Genus of grasshoppers

Phaulacridium is a genus of grasshoppers in the tribe Catantopini from Australia and New Zealand. These short-horned grasshoppers have a single generation each year

==Species==
There are five known species of Phaulacridium:

- Phaulacridium crassum
- Phaulacridium howeanum
- Phaulacridium marginale - type species (as Caloptenus marginalis Walker)
- Phaulacridium otagoense
- Phaulacridium vittatum

Two species Phaulacridium crassum and Phaulacridium vittatum are endemic to the Australian mainland and Phaulacridium howeanum occurs only on Lord Howe Island.

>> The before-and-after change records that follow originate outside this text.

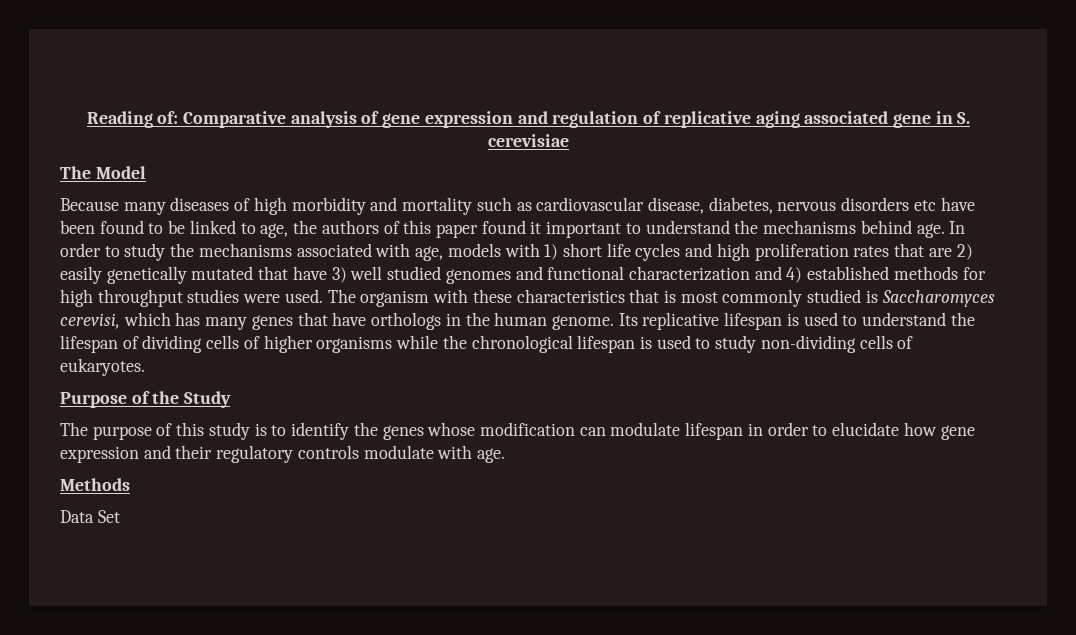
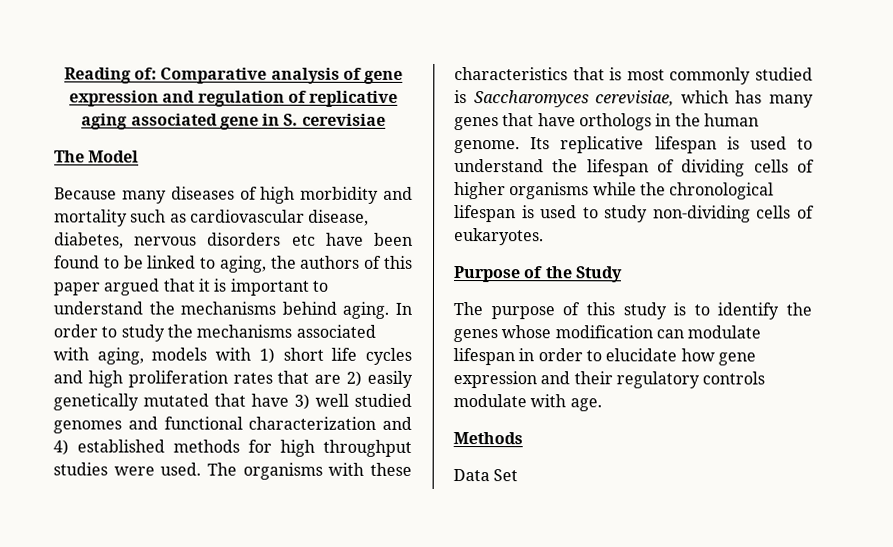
[260,223,289,238] age, -> [219,255,267,273] aging,
[481,220,542,234] found it -> [103,278,227,296] argued that it is
[916,223,945,238] age. -> [342,301,390,319] aging.
[415,246,444,261] age, -> [96,347,144,365] aging,
[360,290,430,307] organism -> [242,462,323,480] organisms
[60,313,120,329] cerevisi, -> [595,90,675,107] cerevisiae,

Phaulacridium grasshoppers require open space for thermoregulation through basking and forage in natural and modified grasslands. Females are larger than males in all five species, and size variation within Phaulacridium vittatum is associated with rainfall. Of the two New Zealand Phaulacridium grasshoppers, Phaulacridium marginale is commonly found on sand dunes above the high-tide mark, along open grassy river flats and in the sub-alpine zone to an altitude of 1,350 m on the Ragged Range. It is fairly common alongside roads and in disturbed habitats in North and South Island. The Australian wingless grasshopper Phaulacridium vittatum is regarded as an agricultural pest in some regions with the potential to shift in response to changing climate and land use.